Do you know where to go?

The building I work in is quite old, but it was renovated several years ago by someone who clearly subscribed to the MC Escher school of architecture. Aerial walkways, hidden stairwells and passages to nowhere are common features of our office, so it is unsurprising that newcomers and visitors get lost. There are rumours of a guy who has been trying to find his way out of the archives for a decade and has survived on a diet of rats and rainwater. Apparently he’s an external auditor, which explains why no-one has been in a hurry to mount a search party.

Anyway, we often have meetings at the offices, so there are usually a few strangers wandering around looking bewildered and worried (okay, more bewildered and worried than the staff, at any rate). You can always tell the ones who have missed a critical turning while en-route to the toilet, because they look bewildered, worried and in a certain amount of torment. One such lost soul turned up at my office door earlier today. Now he was really lost, because my little corner is located on one of the flying buttresses at the extreme southwestern end of the building. It’s about as far away from the gents as one can possibly get, without climbing onto the windowsill (and yes, I have been tempted to do so, on occasion).

In addition to his bewilderment, worry and – at this point – quite pressing need, the unfortunate fellow had to suffer the ignominious fate of being led past the knowing stares of my colleagues as I guided him back onto the True Path of Relief. I wonder how many urologists are kept in business by our building?


19 thoughts on “Do you know where to go?

  1. “my little corner is located on one of the flying buttress” and “climbing onto the windowsill”…

    Just make like a Gargoyle and spout some liquid and it sounds like you’d fit into the architecture.


  2. tina: Ta (and right back atcha, BTW)

    IITQ: Hmmm. I am rather scary-looking and I do tend to drool a bit…I think you may just have helped me discover my vocation in life.

    bee: And a good thought it is, too. [begins writing memo to the boss…]

    anne: Yes, ‘visitor ping-pong’ is a firm favourite. A flying buttress is one of those masonry things holding up the side of the Notre Dame cathedral.

    ZG: We have lots of really big pot plants in the building – for emergencies.

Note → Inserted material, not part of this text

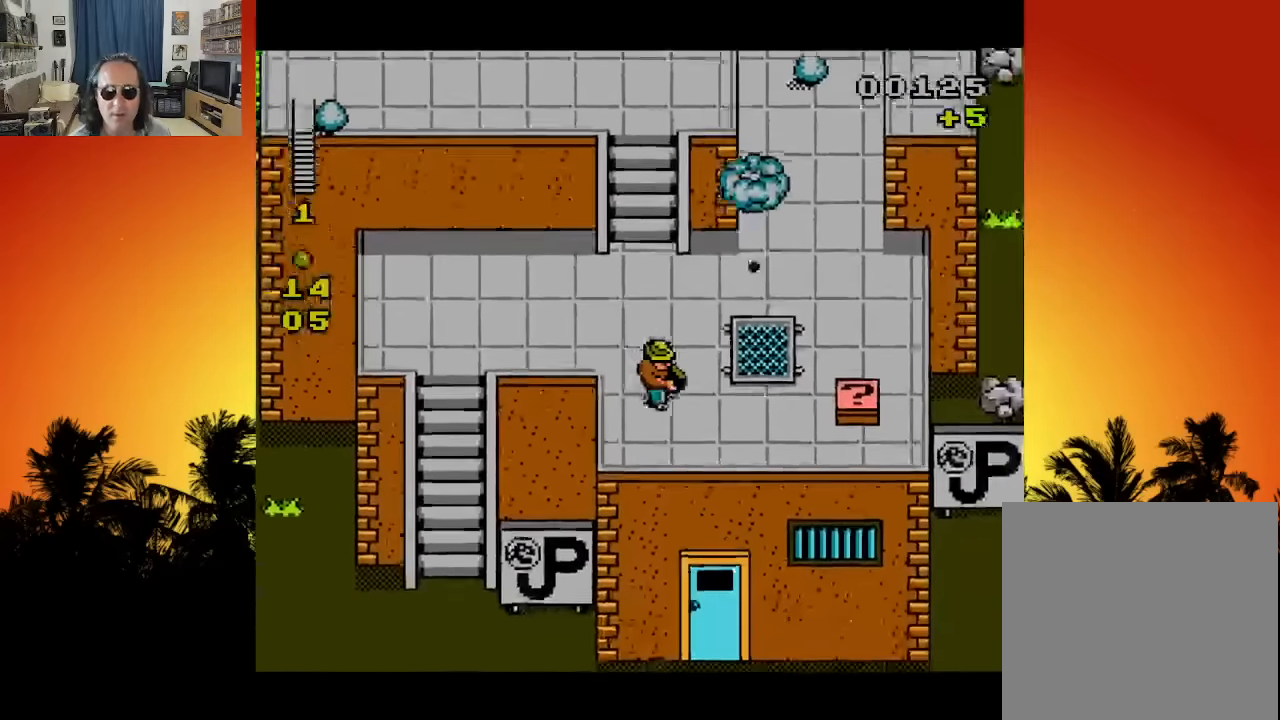
{"buttons": ["DPAD_RIGHT"], "left_stick": "center", "right_stick": "center", "events": [[283, "DPAD_DOWN", "up"]]}
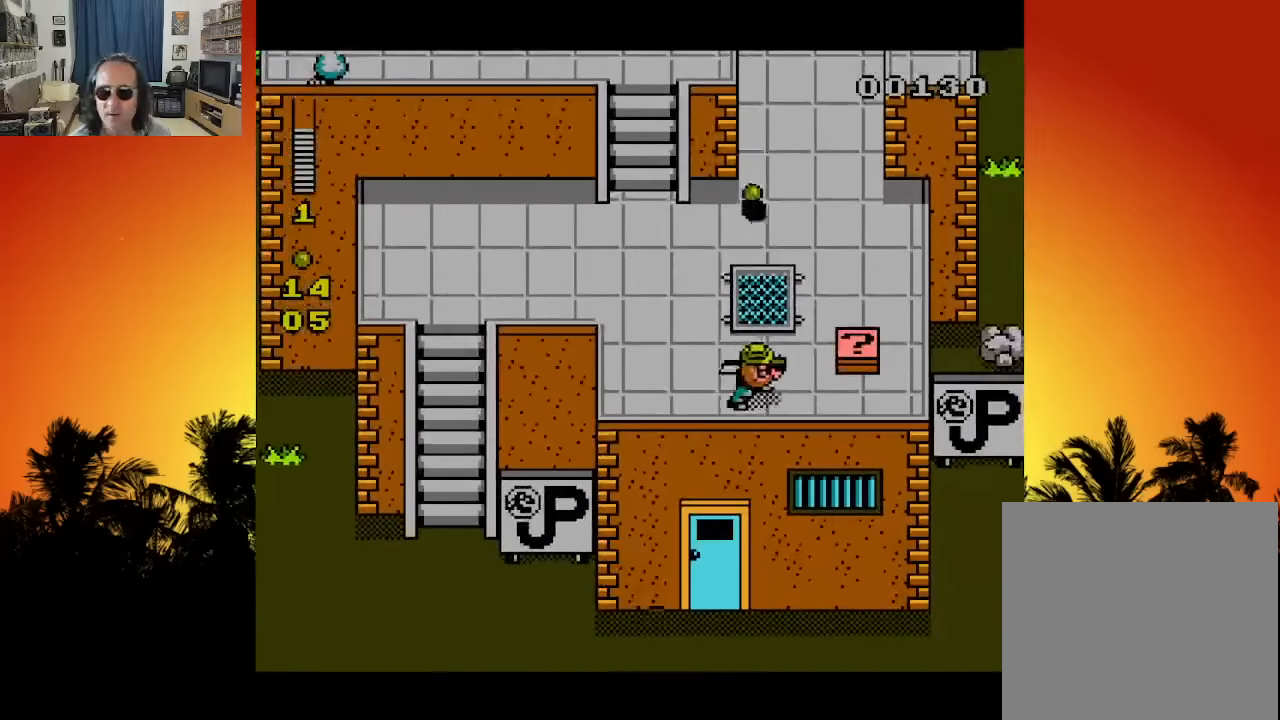
{"buttons": ["DPAD_UP", "DPAD_RIGHT"], "left_stick": "center", "right_stick": "center", "events": [[366, "DPAD_UP", "down"]]}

  3. You would enjoy the windowsill thing, wouldn’t you? Well, unless you were on the first floor, then it takes a bit of the mystery out of it – you know basically being eye level with someone.


  4. My hospital is a similar maze of hallways. I can rarely go to lunch or get to my car without seeing someone with a bewildered look on their face. They may be stressed about a doctor appointment–but at least they don’t (generally) have to pee.


  5. livewire: I’m thinking that sitting eye-level with the passers-by may be even more fun.

    anne: 😉

    sophie: Yup. Hospitals are a bit like parking garages in that everything looks similar. I usually keep a low-tech GPS with me at all times to keep calm (it’s a piece of paper with an arrow pointing downward and above the arrow are the comforting words, “YOU ARE HERE”).


  6. ARGH! I am one of those poor souls who will get SO turned around in a hospital. It’ll take me days to find my way out. And I’ll stop and ask directions like 4 times and each time someone will get me even more lost than before. You’d have a field day with me…

    Oh, and breadcrumbs? How about a sherpa?


  7. You guys should paint lines on the floor like in a hospital. Like “follow the green line for accounting” and “follow the yellow line to the bathroom.”

    Then you wouldn’t have to get up to help.

    Found you via Zube Girl- great site!


  8. terri: That would depend on how long it took you to find it and if you were desperate enough to use one of the pots of cacti as an emergency exit.

    paintingchef: That gives me an idea. Now that our currency isn’t as favourable as before, the tourist trade is beginning to taper off a bit. There must be a few surplus tour guides looking to supplement their income.

    me-Liz: Thanks 🙂 Hmm. I’ve just realised that you may be referring to the worthy commenters above and not to me at all…

    anon: It would probably be worth a try if there was at least some logic to our building layout, but I suspect our floors would end up looking like a large Jackson Pollock canvas.


  9. I work in a hospital and it just happens that outside of my door there is two intersecting hallways where half of the people who get lost in the hospital stand. Always the same look, staring up in the air.



  10. jess: I can just picture the scene. You could rent out the space to religious groups who like to distribute pamphlets with ‘Are You Lost?’ printed in bold at the top.